I'm Jared Yates Sexton.
Our friend Nick Hausman, he's still out of the country.
He'll be back next week.
We should be ready to do our two-man regular pod, starting with Tuesday's episode.
A couple things to get on your schedule before we get into our regularly scheduled program.
First of all, next week, Wednesday, January 10th, they're going to debate again.
That's right, the GOP is going to hold their last, absolute last debate before the caucuses in Iowa.
That is on the 10th, and you better believe it, that we're going to host exclusive post-debate coverage.
We will talk about what has happened, has anything changed, has anything moved, what it looks like going into Iowa.
And, that's right, if you listened on Tuesday with my conversation with Sarah Kinzier, and by the way, as an old professor...
Mandatory listening.
Mandatory homework.
You have to go and listen to that conversation I had with Sarah Kinsey on Tuesday.
But if you listened, you know, I'm going to Iowa again.
That's right.
Back in 2020, I went to Iowa to cover the caucuses.
I was there when Joe Biden was on the ropes and it seemed like he might end up dropping out and be replaced by John Kerry.
What a weird time.
I also got COVID before we knew what COVID was and thought I was going to die in a Des Moines hotel room.
Weird stuff.
Well, I'm going back.
I'm going back to Iowa starting on, I believe, the 13th, and I'll be there for a couple of days and through the caucuses to provide the Muckrake audience an exclusive on-the-ground look of what's going on in Iowa.
If you have been around for a while, if you've listened to this show for the past few years, you know that I'm going to offer you absolutely one-of-a-kind coverage.
If you want to get a hold of all of that, if you want to listen to the rest of this weekender, and I'm going to get to a bunch of listener questions and they're fantastic, you need to go over to patreon.com slash mccraigpodcast.
Supports the show, keeps us ad-free, keeps us editorially independent, which we will talk about later because things are getting rough out there.
Go on over to patreon.com slash mccraigpodcast.
Also, a weird thing that's happened over the past couple of days.

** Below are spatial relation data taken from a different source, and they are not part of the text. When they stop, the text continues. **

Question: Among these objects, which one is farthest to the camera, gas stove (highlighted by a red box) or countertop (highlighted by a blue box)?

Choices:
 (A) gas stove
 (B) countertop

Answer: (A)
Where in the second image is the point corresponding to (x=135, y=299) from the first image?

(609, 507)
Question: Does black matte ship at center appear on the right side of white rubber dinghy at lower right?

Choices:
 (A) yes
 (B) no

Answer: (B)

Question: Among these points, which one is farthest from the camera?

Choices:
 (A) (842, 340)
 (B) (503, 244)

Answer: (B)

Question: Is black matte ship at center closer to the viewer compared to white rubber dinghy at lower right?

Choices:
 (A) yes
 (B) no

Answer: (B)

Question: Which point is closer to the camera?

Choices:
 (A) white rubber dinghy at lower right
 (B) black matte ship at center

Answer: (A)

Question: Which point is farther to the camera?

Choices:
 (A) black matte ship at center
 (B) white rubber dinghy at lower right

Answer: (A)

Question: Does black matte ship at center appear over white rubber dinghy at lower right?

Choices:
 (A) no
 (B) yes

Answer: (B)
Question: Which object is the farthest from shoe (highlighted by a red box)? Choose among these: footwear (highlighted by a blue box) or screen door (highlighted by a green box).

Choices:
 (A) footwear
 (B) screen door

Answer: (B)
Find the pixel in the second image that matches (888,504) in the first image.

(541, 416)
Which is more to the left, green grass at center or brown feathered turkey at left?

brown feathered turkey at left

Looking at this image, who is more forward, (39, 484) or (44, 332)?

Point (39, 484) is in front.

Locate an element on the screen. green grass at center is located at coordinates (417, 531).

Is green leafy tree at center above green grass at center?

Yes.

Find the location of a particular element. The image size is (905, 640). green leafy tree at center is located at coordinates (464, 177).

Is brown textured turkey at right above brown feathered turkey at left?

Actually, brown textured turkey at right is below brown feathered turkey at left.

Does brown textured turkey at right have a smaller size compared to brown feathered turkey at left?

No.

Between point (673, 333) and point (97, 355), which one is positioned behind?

I think it's a combination of, I don't know, the fact that a lot of things are coming to bear that I've been warning about for a while, mixed with a couple of media appearances I've done recently.
The Midnight Kingdom.
A history of power, paranoia, and the coming crisis.
It's selling like hotcakes, people.
That's right, my book The Midnight Kingdom is doing pretty well right now.
And as a result, a lot of bookstores, online retailers, they've been dropping the price to try and sell more copies.
So if you haven't gotten a copy of The Midnight Kingdom, Go head over to whatever your favorite retailer is, your independent bookshop.
If you have to go to Amazon, I guess go to Amazon.
I think there are even discounted audiobook versions out there if you want to hang out with me for about 11 hours and hear about the history of the modern world and why things are happening the way they are.
But yeah, it's a good time to pick up The Midnight Kingdom.
So yeah, go do all of that.
Also, just to go ahead and hawk one more thing, my sub stack, Dispatches from a Collapsing State, I have a series over there called The Stakes, where I'm breaking down the 2024 election and what's going on in the country right now to get you ready for what is bound to be one of the most chaotic election years of our lives.
All right, everybody.
So that is going to bring us to our first segment.
We took a little bit of time off for the holidays in order to get our heads right and, you know, spend some time healing up and preparing for the election.
But there was a story that took place over the holidays that, listen, I wasn't going to let the Muckrake podcast not cover this.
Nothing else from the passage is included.